Copy the lines of the records word for word, beginning with the line that contains "6x CERAMICZNA OPRAWKA GU10" and ending with the line that contains "MONIKA Tavolo", including both.

→ **Provided data**:

⁂

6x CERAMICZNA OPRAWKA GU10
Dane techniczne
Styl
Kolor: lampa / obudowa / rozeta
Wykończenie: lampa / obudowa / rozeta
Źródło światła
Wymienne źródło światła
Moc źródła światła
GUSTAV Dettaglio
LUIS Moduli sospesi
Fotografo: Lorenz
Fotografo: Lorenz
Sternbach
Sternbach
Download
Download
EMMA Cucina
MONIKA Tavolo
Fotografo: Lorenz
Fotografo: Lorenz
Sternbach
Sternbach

⁂

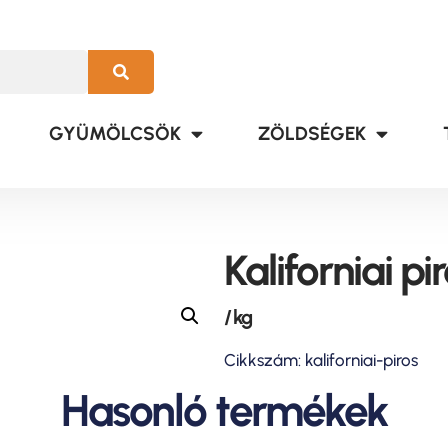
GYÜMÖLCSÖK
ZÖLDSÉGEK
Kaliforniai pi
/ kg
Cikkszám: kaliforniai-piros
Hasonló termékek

⁂

→ **Solution below**:
6x CERAMICZNA OPRAWKA GU10
Dane techniczne
Styl
Kolor: lampa / obudowa / rozeta
Wykończenie: lampa / obudowa / rozeta
Źródło światła
Wymienne źródło światła
Moc źródła światła
GUSTAV Dettaglio
LUIS Moduli sospesi
Fotografo: Lorenz
Fotografo: Lorenz
Sternbach
Sternbach
Download
Download
EMMA Cucina
MONIKA Tavolo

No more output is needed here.